Keeping The Good Habits and Willing The Bad Ones Away

As I considered how new habits form, I realized that my most recent good habits were pretty challenging to form… took the whole 14 days, so to say, and I had to consciously consider my will power when going through the exercise of forming my new habit. When was the last time you did something hard and out-of-habit just for kicks? Not that fun, right?

I was catching up with my father last over a game of Bones last week and he mentioned that it was a real challenge no to smoke when you are immersed in places with public smoking being acceptable. He, like many Chinese men of his generation, learned to smoke s a right of passage and almost a requirement of the Chinese army. He quit when I was in the 6th grade and transferred to the “gum”. He then stopped the gum only 2.5 years ago. No nicotine in his body for the past 2.5 years, where there once was… for over 30 years. But there we were, playing dominoes on a cruise ship caisno at the game tabes, as he was being tempted with the constant whiff of cigarette smoke.

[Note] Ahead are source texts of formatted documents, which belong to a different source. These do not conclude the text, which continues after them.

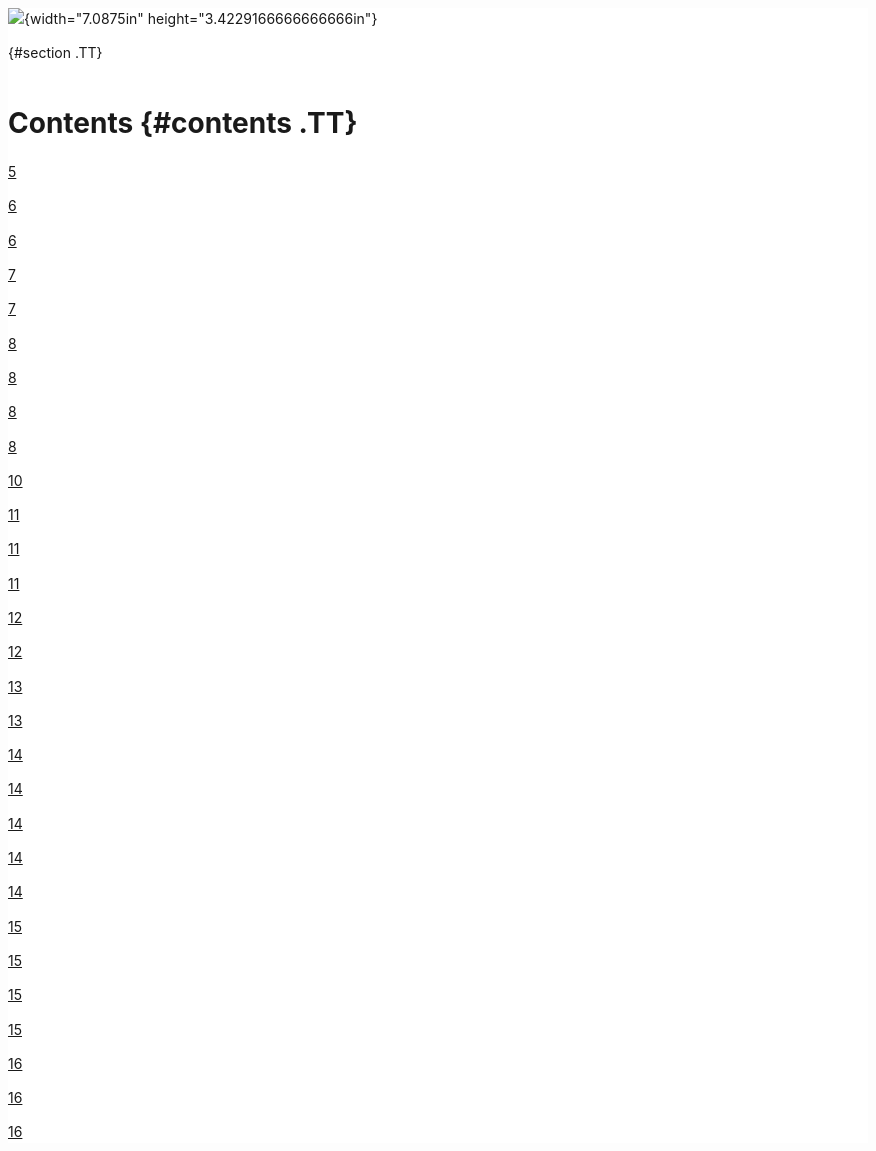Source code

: ![](media/image1.jpeg){width="7.0875in" height="3.4229166666666666in"}

  {#section .TT}

Contents {#contents .TT}
========

[5](#foreword)

[6](#scope)

[6](#references)

[7](#definitions-symbols-and-abbreviations)

[7](#definitions)

[8](#symbols)

[8](#abbreviations)

[8](#architecture-considerations)

[8](#high-level-cp-data-transfer-architecture)

[10](#cp-data-transfer-domain-offline-charging-architecture)

[11](#cp-data-transfer-domain-online-charging-architecture)

[11](#cp-data-transfer-domain-charging-principles-and-scenarios)

[11](#cp-data-transfer-domain-charging-principles)

[12](#cp-data-transfer-domain-offline-charging-scenarios)

[12](#basic-principles)

[13](#rf-message-flows)

[13](#triggers-for-charging-events-from-cpcn)

[14](#scef-specific-triggers-for-charging-events)

[14](#iwf-scef-specific-triggers-for-charging-events)

[14](#mme-specific-triggers-for-charging-events)

[14](#cdr-generation)

[14](#introduction)

[15](#triggers-for-cpdt-sce-cdr-creation-and-closure)

[15](#general)

[15](#triggers-for-cpdt-sce-cdr-charging-information-addition)

[15](#triggers-for-cpdt-sce-cdr-closure)

[16](#triggers-for-cpdt-snn-cdr-creation-and-closure---iwk-scef)

[16](#general-1)

[16](#triggers-for-cpdt-snn-cdr-charging-information-addition---iwk-scef)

“Of course I want one”, my father said, “but if I have even one, then I lose all those years of building the good habit.”

Bad habits come back so quickly. Good habits, on the other hand, seem to be so difficult to form. With the hundreds of decisions you have to make on a daily basis, what do you think is your split of good to bad? Do you always have to say no every time in order to maintain that good habit (like my father decided to do), or do you think that having a little something once in a while is okay?

I’m sure a lot has to do with context (and the addictive nature of your habit), but even more has to do with will power.

Have you tested your will power recently? Do good habits always have to be difficult to maintain?